Top of DATA SUPPLIED

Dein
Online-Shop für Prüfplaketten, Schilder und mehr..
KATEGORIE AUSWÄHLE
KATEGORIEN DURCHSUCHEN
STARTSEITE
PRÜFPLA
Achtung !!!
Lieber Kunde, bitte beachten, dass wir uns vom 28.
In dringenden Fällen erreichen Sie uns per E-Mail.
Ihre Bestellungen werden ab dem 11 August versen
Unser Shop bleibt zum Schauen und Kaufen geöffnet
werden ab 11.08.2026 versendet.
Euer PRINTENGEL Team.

Bottom of DATA SUPPLIED

● WHAT TO WORK ON
Please format each line of the material above as a JSON list of strings, one string per line, leaving out any blank lines.

● RESPONSE TO THIS TASK
[
  "Dein",
  "Online-Shop für Prüfplaketten, Schilder und mehr..",
  "KATEGORIE AUSWÄHLE",
  "KATEGORIEN DURCHSUCHEN",
  "STARTSEITE",
  "PRÜFPLA",
  "Achtung !!!",
  "Lieber Kunde, bitte beachten, dass wir uns vom 28.",
  "In dringenden Fällen erreichen Sie uns per E-Mail.",
  "Ihre Bestellungen werden ab dem 11 August versen",
  "Unser Shop bleibt zum Schauen und Kaufen geöffnet",
  "werden ab 11.08.2026 versendet.",
  "Euer PRINTENGEL Team."
]